Persichetti’s style of orchestral writing reflected his considerable talent and experience as a conductor. Of his symphonies, several, notably the Fourth, Fifth (Symphony for Strings), and Eighth, have made their way into the repertoire of major American symphonic ensembles. The Seventh Symphony was a very personal statement and is a symphonic development of materials from his small choral book Hymns and Responses for the Church Year. Another large important orchestral work, commissioned for the Philadelphia Orchestra, is Sinfonia: Janiculum, written while Persichetti was in Rome on his second Guggenheim Fellowship. The most famous of his smaller orchestral works, and one firmly established in American symphonic literature, is The Hollow Men for trumpet and string orchestra, a delicate evocation of the T.S. Eliot poem. Three of his last commissions were the English Horn Concerto (New York Philharmonic), Flower Songs: Cantata No. 6 (Michael Korn and the Philadelphia Singers), and Chorale Prelude: Give Peace, O God (Ann Arbor chapter of the American Guild of Organists).
The numerous instrumental compositions include two unique series: one comprises 15 different works each entitled Serenade for such diverse combinations as piano duet, flute and harp, solo tuba, orchestra, band, two recorders, two clarinets and the trio of trombone, viola and cello. The series of 25 pieces, each entitled Parable, occupied Persichetti’s thoughts for some time. He also wrote four string quartets, a piano quintet, solo sonatas for violin and cello, Infanta Marina for viola and piano, Little Recorder Book, and Masques for violin and piano, to name just a few.
Persichetti’s unusual feeling for poetry produced numerous vocal and choral compositions of remarkably high literary and musical quality. His greatest solo vocal work is undoubtedly Harmonium, an impressive cycle of 20 closely interrelated songs to poems by Wallace Stevens.

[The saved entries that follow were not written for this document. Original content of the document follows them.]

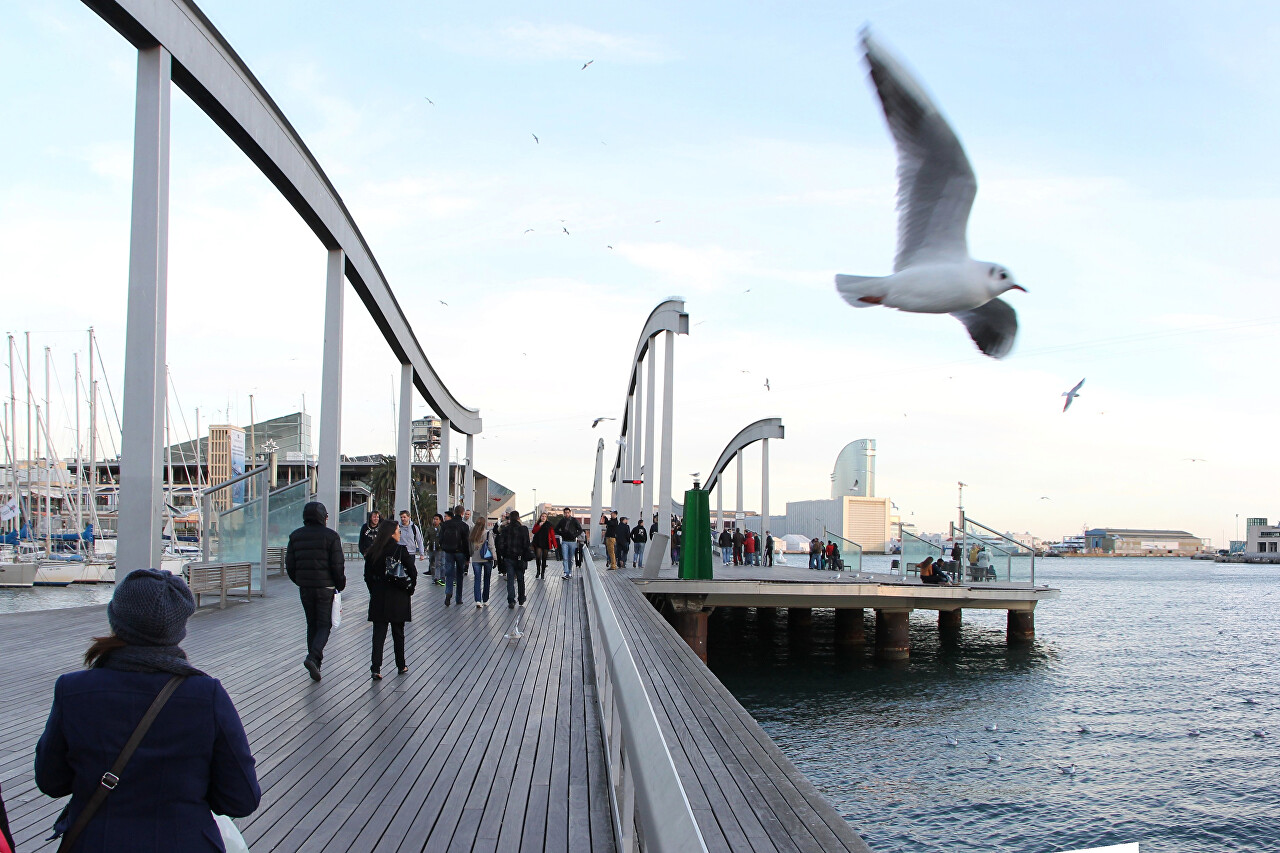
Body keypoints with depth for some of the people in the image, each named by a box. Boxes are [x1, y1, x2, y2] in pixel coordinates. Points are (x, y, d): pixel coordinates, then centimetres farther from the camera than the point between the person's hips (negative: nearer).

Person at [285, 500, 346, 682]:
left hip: (304, 587, 4)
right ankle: (313, 657, -19)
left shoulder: (296, 536, 5)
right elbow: (338, 564, -12)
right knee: (324, 625, 2)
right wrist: (340, 584, 3)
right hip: (325, 586, -4)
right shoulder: (330, 535, -9)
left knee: (312, 624, 15)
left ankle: (315, 664, 16)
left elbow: (289, 565, 5)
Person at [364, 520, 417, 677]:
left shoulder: (372, 551, -2)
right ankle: (401, 666, 22)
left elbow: (367, 576, 2)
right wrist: (410, 589, 5)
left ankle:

Though not of the same magnitude as Harmonium, Persichetti’s other vocal compositions exhibit a unique wedding of text and music which sets them apart from most other composers’ efforts in this genre. His choral output ranges from small works such as Proverb for mixed voices, Song of Peace for male chorus and piano, Spring Cantata for women’s voices and piano, through larger works: Mass for mixed chorus a cappella, Winter Cantata for women’s voices, flute and marimba, and Glad and Very for two-part mixed, women’s or men’s voices and piano, and then to large scale sacred and secular works: The Pleiades for chorus, trumpet and string orchestra, Celebrations for chorus and wind ensemble, and what Persichetti considered to be his magnum opus, The Creation, a huge work for solo vocal quartet, chorus and orchestra with texts drawn by the composer from mythological scientific, poetic and Biblical sources. The small but significant choral book Hymns and Responses for the Church Year, has already been influential in breathing a new spirit into twentieth-century hymnody.

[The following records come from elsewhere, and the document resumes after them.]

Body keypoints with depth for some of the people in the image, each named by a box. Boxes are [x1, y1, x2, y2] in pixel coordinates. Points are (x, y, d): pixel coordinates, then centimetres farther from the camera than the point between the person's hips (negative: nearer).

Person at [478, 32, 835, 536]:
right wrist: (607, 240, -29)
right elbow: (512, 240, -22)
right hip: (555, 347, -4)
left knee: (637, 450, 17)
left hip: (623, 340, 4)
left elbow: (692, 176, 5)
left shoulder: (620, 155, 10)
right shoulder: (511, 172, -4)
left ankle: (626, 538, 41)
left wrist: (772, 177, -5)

More than any other major American composer, Persichetti poured his talents into the literature for wind band. From the Serenade for Ten Wind Instruments, Op. 1 to the Parable for Band, Op. 121, he provided performers and audiences with a body of music of unparalleled excellence. Of his 14 band works, four are of major proportions: Masquerade, Parable, A Lincoln Address and Symphony for Band. Of lesser compositional importance, the Divertimento is nevertheless one of the most widely performed works in the entire repertoire.

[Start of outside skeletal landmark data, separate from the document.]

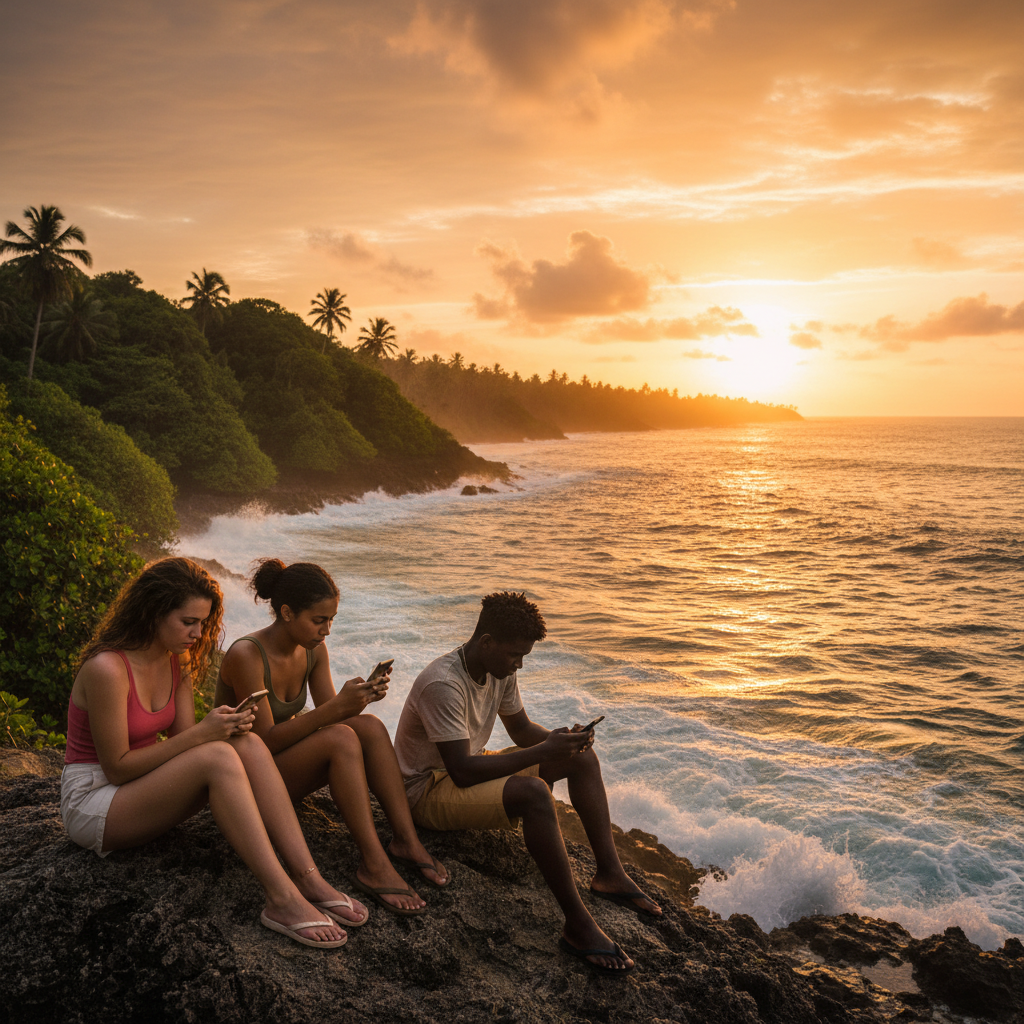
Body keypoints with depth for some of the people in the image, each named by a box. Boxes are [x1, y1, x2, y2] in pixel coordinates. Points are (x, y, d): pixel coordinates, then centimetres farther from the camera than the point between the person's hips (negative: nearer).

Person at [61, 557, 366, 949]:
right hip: (92, 801, -7)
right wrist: (202, 733, -26)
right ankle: (281, 898, -35)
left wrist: (225, 726, -19)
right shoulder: (107, 669, -22)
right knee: (218, 756, -32)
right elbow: (116, 768, -21)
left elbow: (183, 743, 3)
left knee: (248, 744, -19)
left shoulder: (178, 661, 3)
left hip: (143, 789, 8)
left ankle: (307, 877, -27)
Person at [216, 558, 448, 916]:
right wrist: (338, 706, -34)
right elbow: (266, 741, -27)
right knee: (342, 738, -31)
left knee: (370, 726, -19)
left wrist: (362, 696, -21)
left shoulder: (314, 649, -2)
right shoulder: (246, 656, -24)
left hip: (289, 760, 7)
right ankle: (373, 866, -34)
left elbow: (328, 717, 0)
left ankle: (406, 840, -22)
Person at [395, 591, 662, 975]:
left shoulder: (501, 670, -2)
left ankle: (609, 873, -1)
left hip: (468, 769, 10)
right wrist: (544, 752, -32)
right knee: (533, 792, -35)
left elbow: (522, 730, 10)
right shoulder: (443, 684, -29)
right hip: (428, 789, -9)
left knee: (581, 758, 1)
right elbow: (462, 771, -33)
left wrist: (560, 738, -13)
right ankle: (577, 924, -29)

In additions to his exhaustive compositional efforts, Persichetti found time to write one of the definitive books on modern compositional techniques, Twentieth Century Harmony: Creative Aspects and Practice (W.W. Norton, 1961) and essays in two books by Robert Hines on twentieth century choral music and twentieth century orchestral music (University of Oklahoma Press, 1963 and 1970). He also co-authored a biography of William Schuman (G. Schirmer, 1954).
To a new, adventurous generation of composers 'fortunately, large and musically eloquent' he was a teacher par excellence and a highly lucid theorist. In both capacities his great artistry was ever clear and impressive, providing an example of dynamic leadership for those who encountered his genius.